- Ella Mary Leather in 1918
- Born: 26 March 1874 Bidney, Dilwyn, United Kingdom of Great Britain and Ireland
- Died: 7 June 1928 (aged 54)
- Burial place: Weobley Cemetery, Weobley, Herefordshire, England
- Occupation: Folklorist

= Ella Mary Leather =

English collector of folklore and songs

Ella Mary Leather (26 March 1874 – 7 June 1928) was a British collector of the local folklore and songs of Herefordshire. Her seminal work, Folklore of Herefordshire, published in 1912, has been recognized as an authoritative "model of scientific scholarship." Amongst her other works are Twelve Traditional Carols from Herefordshire, a collaboration with Ralph Vaughan Williams, and various notes to the journal of The Folklore Society.

==Early life==
Ella Mary Smith was born 26 March 1874 in the hamlet of Bidney, in Dilwyn parish, Herefordshire, England to Mary Ann (née Griffiths) and James Smith, a farmer. After attending Clyde House School, she completed her schooling at Hereford High School for Girls. Smith married a solicitor, Francis Leather, in 1893 and the two moved to the town of Weobley, where their three sons, John Francis, Geoffrey and Godfrey were born.

==Career==
When Leather first became interested in collecting folklore is unknown, but by 1904 her private journals indicate that she had already compiled networks of collaborators with whom she was working to gather folk songs of the area. A local author, Reverend Compton Reade asked her to contribute a chapter, "The Folk-Lore of the Shire", to his book Memorials of Old Herefordshire published in that year. In 1905, she joined both the Folk-Lore and the Folk-Song Societies. As her skill with music was rudimentary, she had difficulty providing transcriptions of tunes until 1906, when she was put in contact with composer Ralph Vaughan Williams. Williams secured for Leather a phonograph which had the ability to record and reproduce sound. By 1907, her reputation as an authority on folk lore was firmly established, when she published a selection of folk tales in the inaugural issue of Herefordshire Magazine.
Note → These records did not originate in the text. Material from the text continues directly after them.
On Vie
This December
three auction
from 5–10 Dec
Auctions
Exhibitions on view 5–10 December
Leather worked with Cecil Sharp in making wax cylinder recordings. One of his recordings occurred in December 1909, when Leather took him to see Morris dancers on Boxing day in Brimfield. She copied down the dance steps to accompany the recording and on the same trip, introduced Sharp to local fiddlers John Lock and William Preece, who were also recorded by the duo. Sharp found using the new technology to record folk tunes impracticable, but Leather is thought to have recorded close to thirty songs on multiple cylinders between 1907 and 1913 and possibly a dozen more.
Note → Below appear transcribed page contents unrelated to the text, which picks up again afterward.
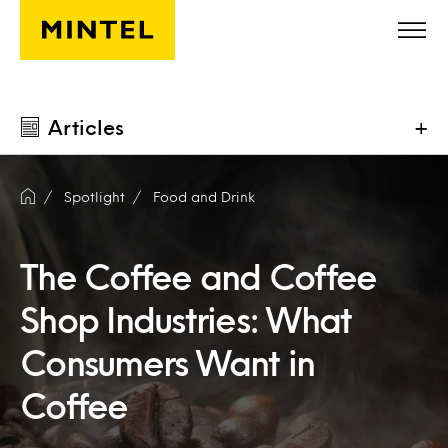
Skip to main content
Articles
+
Spotlight
Food and Drink
The Coffee and Coffee
Shop Industries: What
Consumers Want in
Coffee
Leather's seminal work, Folklore of Herefordshire published in 1912, has been recognized as authoritative and was reprinted numerous times through 1990. It contained lyrics and music notations for 23 ballads, carols, and songs and was fully referenced with extensive notes on sources and people who were consulted on the materials. That year, she introduced Williams to several local traveller encampments and he collected the song, "The Unquiet Grave" from tenor Alfred Price Jones. The two would collaborate in 1920 on Twelve Traditional Carols from Herefordshire.

In 1913, Leather put aside her collecting and began working as the Commandant of the Red Cross volunteers stationed at Sarnesfield Court Hospital. For the duration of the war, she invested her time to war activities. Her son, John Francis, died in France in 1918. When the war ended, much of her time was devoted to other endeavors. She was a sought-after speaker for antiquarian societies and worked with the Women's Institute. In 1925 she published Collecting Folk-Melodies from Gypsies in Herefordshire, which was based on material she had collected between 1908 and 1912. That same year she was a co-founder of the Herefordshire chapter of the English Folk Dance Society.
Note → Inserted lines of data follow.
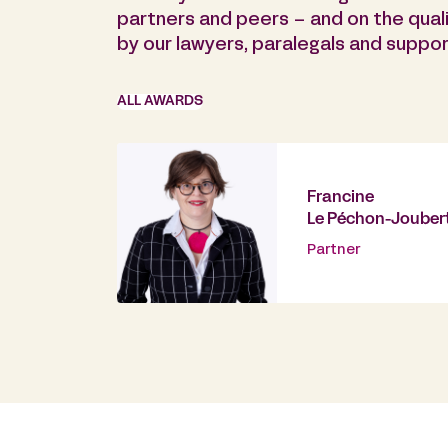
partners and peers – and on the quali
by our lawyers, paralegals and support
ALL AWARDS
Francine
Le Péchon-Jouber
Partner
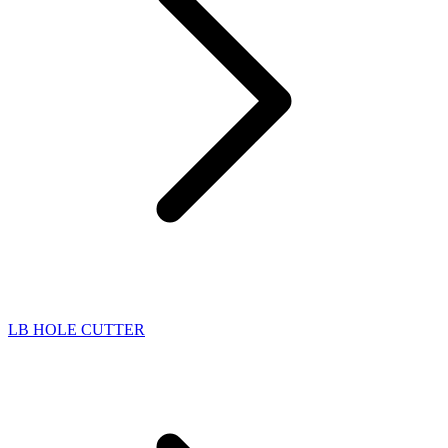
LB HOLE CUTTER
In 1926, Leather published "The Timber Houses of Weobley" in the Woolhope Naturalists Club's journal Transactions. That year, a dance she had collected, "Haste to the Wedding" was performed at the Royal Albert Hall in the first National Festival of Folk Dance. Intent on saving Weobley's old grammar school, she purchased the 17th-century building, using it as a private study. She also published a guide to the parish church and began work on the History of Weobley, but she did not complete it prior to her death. In 1928, she served as president of the Herefordshire Women's Institute.

==Death and legacy==
Leather died suddenly from a heart attack on 7 June 1928, aged 54, and was buried at the Weobley Cemetery. She is remembered for her collaborations with Sharp and Williams, but also for her original work in collecting folk songs and dances from Herefordshire. With the exception of Percy Grainger, "Leather made more phonograph recordings than any of the other collectors associated with the Folk-Song Society," though songs that she discovered often were credited to her collaborators. Her papers are housed in the Vaughan Williams Memorial Library of London.